The disgraced former congressman asked to serve his 2 1/2-year sentence at either the federal prison camp in Montgomery, Ala., or the federal correctional institution in Butner, N.C. — where Burge and Madoff are locked up in separate facilites on the complex. Madoff is in one of the medium-security facilities, Burge in a low-security one.
While Judge Amy Berman Jackson (no relation) agreed Wednesday to recommend those facilities, it’s up to the Bureau of Prisons to decide where Jackson goes.
Jackson’s first choice, the minimum security camp on Maxwell Air Force Base in Montgomery, is the federal camp closest to Washington, D.C., and would “allow Mr. Jackson to maintain contact with his wife and children during incarceration,” his lawyers wrote in a recent filing.
The low-security prison at Butner is closer still and is near North Carolina Agricultural & Technical State University, where Jackson attended college.
Inmates at both prisons are expected to work — maintaining the base at Montgomery, and starting out as a food service worker at Butner, with the possibility of earning a factory job.
Inmates at Marianna, the Florida panhandle federal prison camp where Sandi Jackson hopes to be placed, usually work in the prison’s computer recycling business.

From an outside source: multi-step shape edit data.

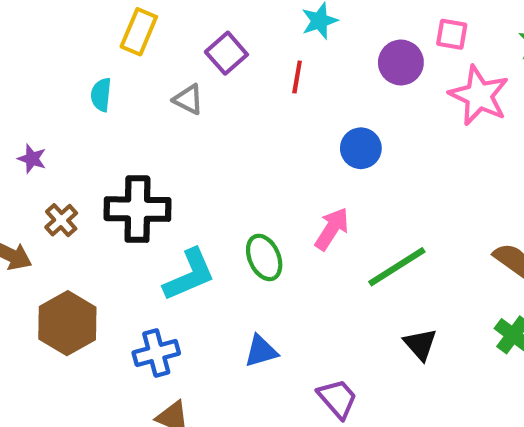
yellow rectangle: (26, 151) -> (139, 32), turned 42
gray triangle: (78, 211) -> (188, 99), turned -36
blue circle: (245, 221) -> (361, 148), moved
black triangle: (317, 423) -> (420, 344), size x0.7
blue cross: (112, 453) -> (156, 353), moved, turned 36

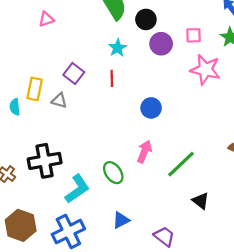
yellow rectangle: (139, 32) -> (35, 89), moved
pink square: (452, 34) -> (194, 35), moved
purple circle: (401, 62) -> (161, 44), moved
blue cross: (156, 353) -> (68, 232), size x1.4

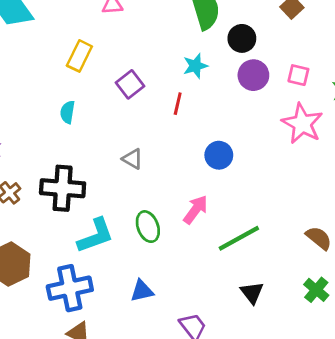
yellow rectangle: (35, 89) -> (79, 56), moved
gray triangle: (59, 101) -> (133, 159), moved
cyan semicircle: (15, 107) -> (67, 112), moved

Dress and spending rules at all three prisons may chafe on the spendthrift couple. Khaki prison scrubs are mandatory, while watches worth more than $75 are banned, and inmates can’t typically spend more than $320 a month.
“Incarceration can be a difficult experience,” the guidebook provided to inmates at Marianna warns. “At times you may feel discouraged, frustrated and helpless.”